Il coinvolgimento del visitatore
nell’attività creativa di scrittura è un invenzione di Lolita Timofeeva che la
pratica nelle sue ultime mostre. La possibilità di lasciare un proprio pensiero
in forma anonima ha prodotto in me, come penso anche in altri visitatori un
senso di appartenenza all’arte e il senso di appartenenza dell’arte a me. Trovo
affascinante far parte di un progetto e di questo si tratta. I pensieri
espressi da tutti noi saranno rielaborati dall’artista e assumeranno la forma
di poesia. Così anche noi siamo coinvolti nella metamorfosi.
Scrive ancora Carlo Monaco nel
suo testo: “…dalle visioni proposte nella
mostra lo spettatore si trova spinto con forza ad abbandonare le cose che risultino ovvie all'intelletto
comune e a scoprire il carattere fortemente problematico dell'ovvietà.

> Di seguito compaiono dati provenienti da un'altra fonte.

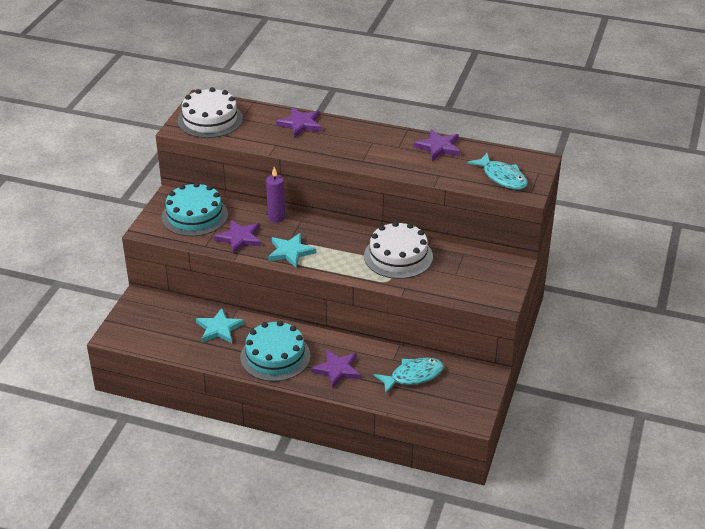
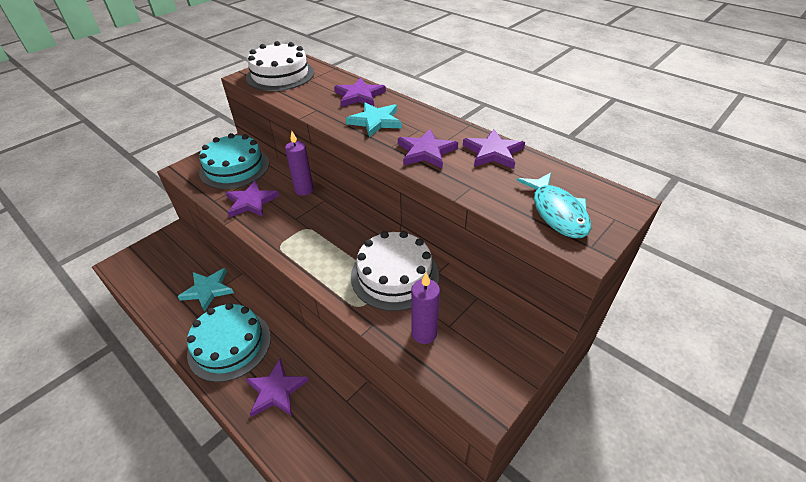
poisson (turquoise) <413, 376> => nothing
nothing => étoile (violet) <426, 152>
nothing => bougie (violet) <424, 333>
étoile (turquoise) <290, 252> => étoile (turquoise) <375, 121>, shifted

Il brivido del nichilismo ontologico può spingerci fino alle regioni
più estreme, quando, nel cuore della mostra, ci imbattiamo in un teschio di
uomo o animale, sottratto alla perifericità dell'abbandono ed eretto, al centro
di una gabbia, a vero simbolo del cammino biologico animale e umano.
E in quel momento potrebbe coglierci l'angoscia. Potremmo avere
l'impressione che sappiamo tutto, chi siamo, da dove veniamo, dove andiamo.”
E così conclude il filosofo
bolognese: “Ora, caro visitatore, sei
ammonito abbastanza. Non avventurarti ingenuamente nel mondo delle metamorfosi
di Lolita. Vai a vedere la mostra raccogliendo prima tutte le tue idee e i tuoi
ardori. Non rimarrai deluso, ma coinvolto seriamente, a tuo rischio e pericolo.
Potresti alla fine scoprirti anche tu accomunato nello stesso destino di Gregor
Samsa, di risvegliarti scarafaggio, la
più tragica delle metamorfosi di cui si sia occupata la letteratura moderna.”